Assigned task 1> Transcribe the Tory plan passage below, starting with "The plan includes" and going on through "ministerial pay freeze.".
Assigned task 2> For the Tory plan passage below, mark each statement yes or no, quoting the words that decide it: (a) the plan would restore cold weather payments for pensioners; (b) the plan would end the ministerial pay freeze; (c) business rates would be raised during revaluations.

Exercise text>
The plan includes creating a 'Scottish Agency of Value and Efficiency', similar to a US oversight body, banning 'woke' roles in the public sector, clamping down on unnecessary first-class flights, and reimposing a ministerial pay freeze.
Welfare reforms would introduce new assessment systems for adult mental health benefits requiring medical diagnosis, impose a two-child cap on the Scottish child payment, establish a fraud unit to tackle benefit cheats, and end 'light touch' reviews of claims. Cold weather payments for pensioners would be restored.
Economic Growth and Business Support
Under the Tory plan, economic growth would become the Scottish Government's primary policy objective. A new Bill would cut red tape for businesses, with a moratorium on new regulation. Business rates would be lowered, restructured, and capped during revaluations, with extra support for retail, hospitality, and leisure firms.

Data shown>
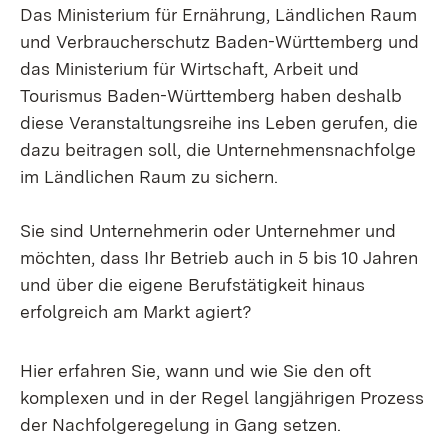
Das Ministerium für Ernährung, Ländlichen Raum
und Verbraucherschutz Baden-Württemberg und
das Ministerium für Wirtschaft, Arbeit und
Tourismus Baden-Württemberg haben deshalb
diese Veranstaltungsreihe ins Leben gerufen, die
dazu beitragen soll, die Unternehmensnachfolge
im Ländlichen Raum zu sichern.
Sie sind Unternehmerin oder Unternehmer und
möchten, dass Ihr Betrieb auch in 5 bis 10 Jahren
und über die eigene Berufstätigkeit hinaus
erfolgreich am Markt agiert?
Hier erfahren Sie, wann und wie Sie den oft
komplexen und in der Regel langjährigen Prozess
der Nachfolgeregelung in Gang setzen.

Output 1>
The plan includes creating a 'Scottish Agency of Value and Efficiency', similar to a US oversight body, banning 'woke' roles in the public sector, clamping down on unnecessary first-class flights, and reimposing a ministerial pay freeze.

Output 2>
(a) Yes: "Cold weather payments for pensioners would be restored."
(b) No: "reimposing a ministerial pay freeze"
(c) No: "Business rates would be lowered, restructured, and capped during revaluations"